Wednesday, December 15, 2010

1 Thousand "Thank You's"

The revolution of thanks is ending on this one for me...not in life, but merely for this blog account. This seems to me to be the most unlikely of places to discover a reason for gratitude, but nonetheless, here it is.

I just read an excerpt from a book called, The Secrets We Keep, by John Eckeberger and I couldn't finish it. It's a book about the sexual abuse that Eckeberger experienced as a kid and it goes into some very detailed descriptions.

It was too much.

I couldn't handle it. I sat at my computer with tears streaming down my cheeks at the thought of such unimageinable evil in this world. I wanted to reach out to Eckeberger. I wanted to reach out to the man who was the source of this pain and hurt. But there was nothing that I could do. I was left with reading about the loss and hurt that had happened and I couldn't even do that. I wanted to read what he had written. I wanted to support him by hearing the words that he had poured into, but I couldn't do it. I had to skip ahead, past the hurt, to the end of the first chapter. I wanted to see if there was a redeeming ending to the horrific accounts that were just expressed on the pages.

There were none.

Obviously, being the first chapter, my hopes were far too high for what had been written. I read the excerpt on Eckeberger's blog, which shares the name of his book and allows for comments, feedback, etc. from readers. The very first comment on this chapter from his book gave me what I did not expect...

Hope.

Speaking of similar abuse in his family, the comment said, "...those secrets have been a source of pain, suffering, and the brink of destruction...the secrets, no long secrets, have also opened the door to Jesus' healing power, forgiveness, and most of all unending grace..."

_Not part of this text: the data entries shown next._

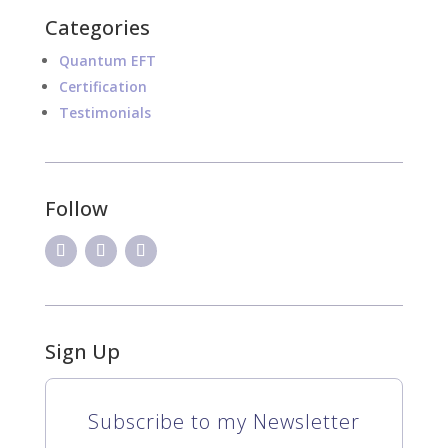
Categories
Quantum EFT
Certification
Testimonials
Follow
Sign Up
Subscribe to my Newsletter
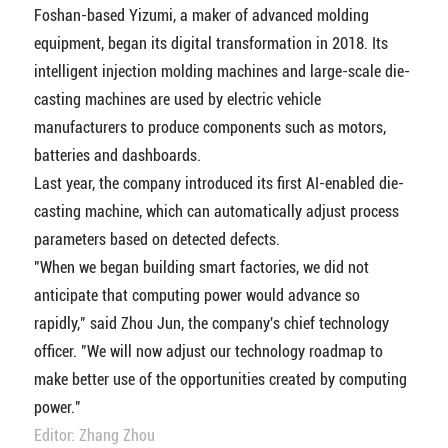
Foshan-based Yizumi, a maker of advanced molding
equipment, began its digital transformation in 2018. Its
intelligent injection molding machines and large-scale die-
casting machines are used by electric vehicle
manufacturers to produce components such as motors,
batteries and dashboards.
Last year, the company introduced its first AI-enabled die-
casting machine, which can automatically adjust process
parameters based on detected defects.
"When we began building smart factories, we did not
anticipate that computing power would advance so
rapidly," said Zhou Jun, the company's chief technology
officer. "We will now adjust our technology roadmap to
make better use of the opportunities created by computing
power."
Editor: Zhang Zhou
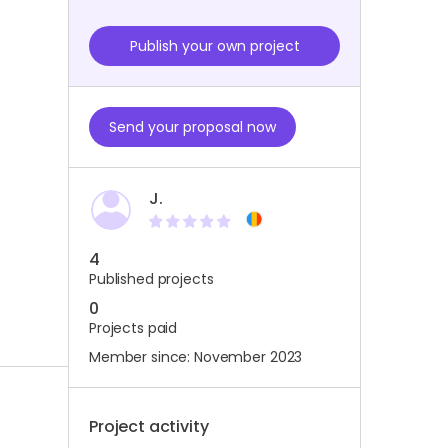
Publish your own project
Send your proposal now
J.
4
Published projects
0
Projects paid
Member since: November 2023
Project activity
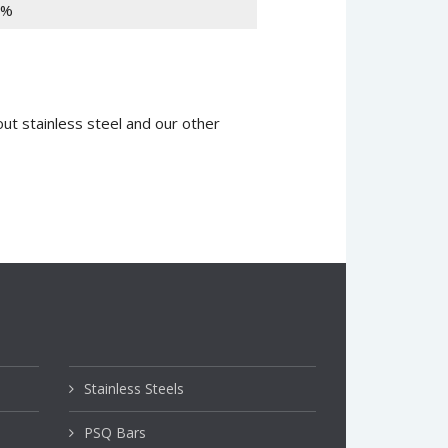
1%
ut stainless steel and our other
Stainless Steels
PSQ Bars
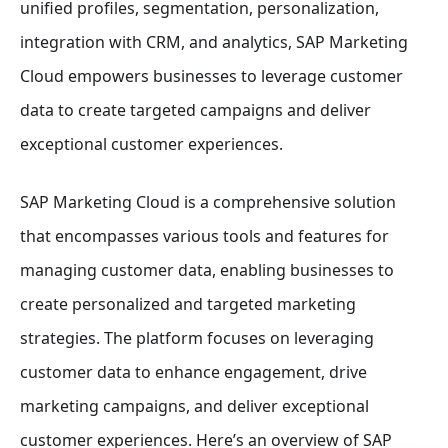
unified profiles, segmentation, personalization,
integration with CRM, and analytics, SAP Marketing
Cloud empowers businesses to leverage customer
data to create targeted campaigns and deliver
exceptional customer experiences.
SAP Marketing Cloud is a comprehensive solution
that encompasses various tools and features for
managing customer data, enabling businesses to
create personalized and targeted marketing
strategies. The platform focuses on leveraging
customer data to enhance engagement, drive
marketing campaigns, and deliver exceptional
customer experiences. Here’s an overview of SAP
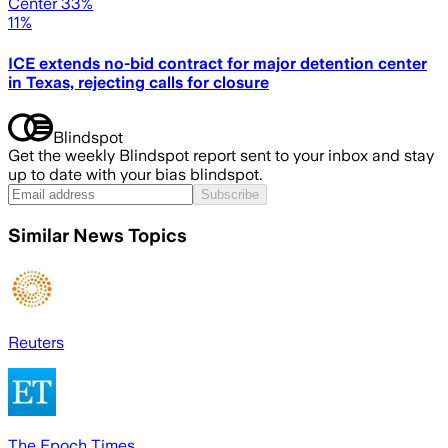
Center 33%
11%
ICE extends no-bid contract for major detention center
in Texas, rejecting calls for closure
Blindspot
Get the weekly Blindspot report sent to your inbox and stay
up to date with your bias blindspot.
Subscribe
Similar News Topics
Reuters
The Epoch Times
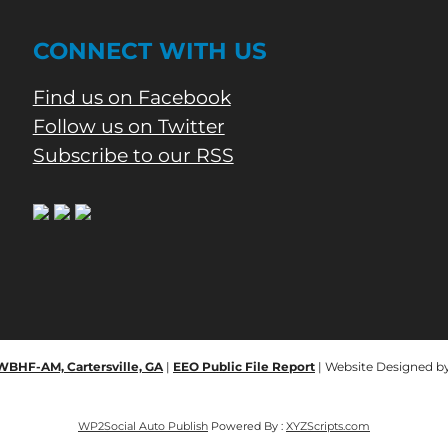
CONNECT WITH US
Find us on Facebook
Follow us on Twitter
Subscribe to our RSS
 WBHF-AM, Cartersville, GA
|
EEO Public File Report
| Website Designed b
WP2Social Auto Publish
Powered By :
XYZScripts.com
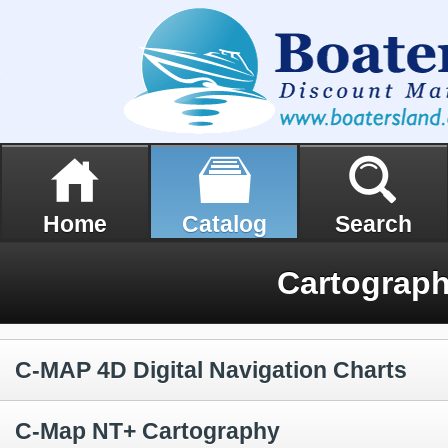
Home
Catalog
Search
Cartograp
C-MAP 4D Digital Navigation Charts
C-Map NT+ Cartography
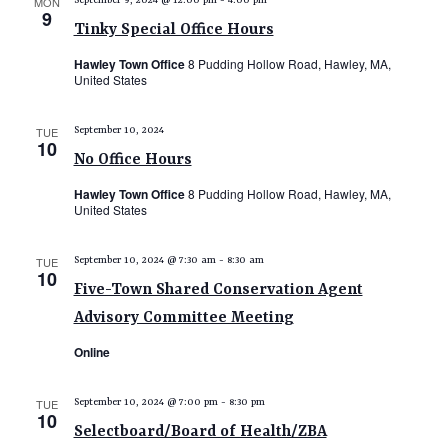
MON
September 9, 2024 @ 12:00 pm
-
4:00 pm
9
Tinky Special Office Hours
Hawley Town Office
8 Pudding Hollow Road, Hawley, MA,
United States
TUE
September 10, 2024
10
No Office Hours
Hawley Town Office
8 Pudding Hollow Road, Hawley, MA,
United States
TUE
September 10, 2024 @ 7:30 am
-
8:30 am
10
Five-Town Shared Conservation Agent
Advisory Committee Meeting
Online
TUE
September 10, 2024 @ 7:00 pm
-
8:30 pm
10
Selectboard/Board of Health/ZBA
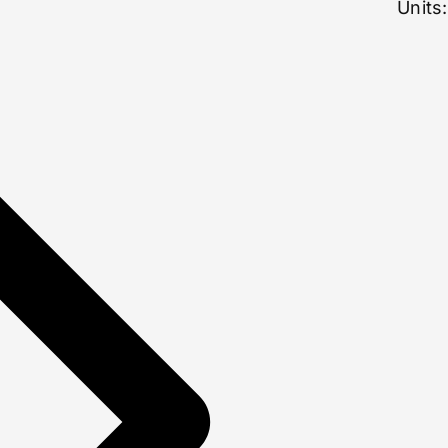
Units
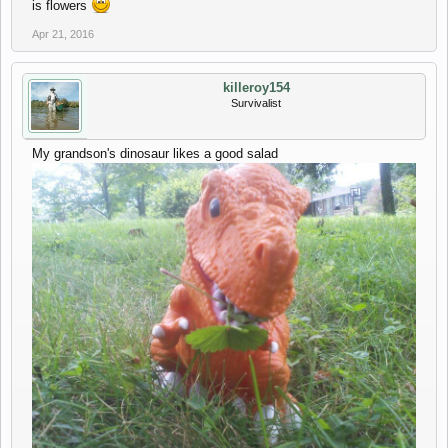
is flowers
Apr 21, 2016
killeroy154
Survivalist
My grandson's dinosaur likes a good salad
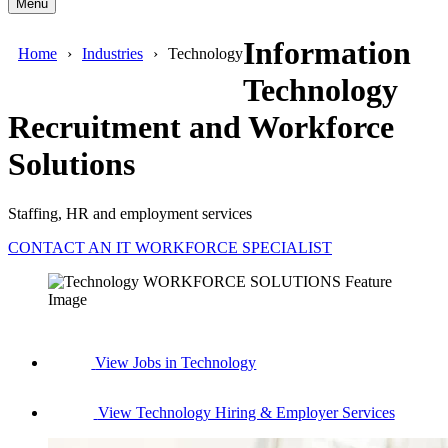
Menu
Information
Home
Industries
Technology
Technology
Recruitment and Workforce
Solutions
Staffing, HR and employment services
CONTACT AN IT WORKFORCE SPECIALIST
View Jobs in Technology
View Technology Hiring & Employer Services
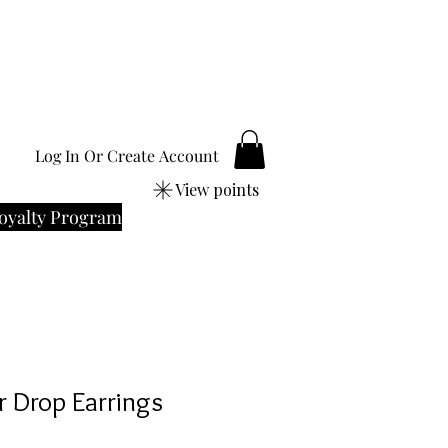
Log In Or Create Account
View points
oyalty Program
er Drop Earrings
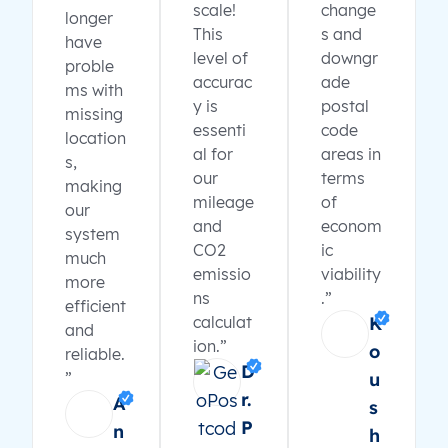
scale!
change
longer
This
s and
have
level of
downgr
proble
accurac
ade
ms with
y is
postal
missing
essenti
code
location
al for
areas in
s,
our
terms
making
mileage
of
our
and
econom
system
CO2
ic
much
emissio
viability
more
ns
.”
efficient
calculat
K
and
ion.”
o
reliable.
D
”
u
r.
A
s
P
n
h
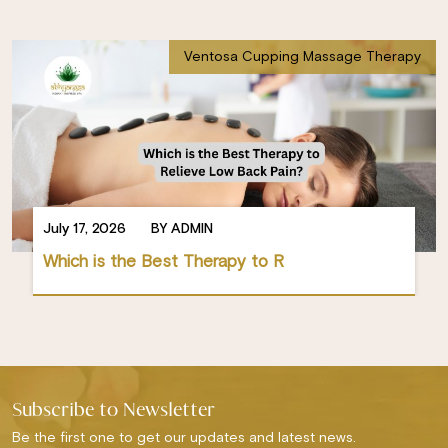
Ventosa Cupping Massage Therapy
July 17, 2026
BY ADMIN
Which is the Best Therapy to R
Subscribe to Newsletter
Be the first one to get our updates and latest news.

I'm grateful that Eckeberger has opened the door to release the foothold that the enemy has held for far too long. That he is willing to share his hurt and healing with the world in order to allow others to do the same. To provide a place of release. A place of healing. A place of hope. A place where people can allow God to hold us close in the midst of our hurt.

Thanks
God provides healing, forgiveness, and grace in the gravest of circumstances. It's beyond my understanding. I don't know how to deal with this kind of tragedy in the world, but I'm grateful that God does. That He is holds us close.

Thursday, December 2, 2010

1000 thanks!

Okay, surprisingly Thanksgiving put a temporary stop to writing my thanks. It amazes me at times how something that is supposed to make you do one thing creates so much work and busyness that it pushes you toward the complete opposite edge. So I'm going to write one thing down today that really hit me over Thanksgiving to be thankful for...

Ephraim
I was overwhelmed to have my boy with us this year. It was a little taste of Hell not having him in our arms last year, and I cannot convey the kind of gratitude that is in my heart to have him near right now. I truly feel the gratitude toward God that I believe I'm supposed to have all the time...a gratitude that is so deep that it's beyond my abilities to express.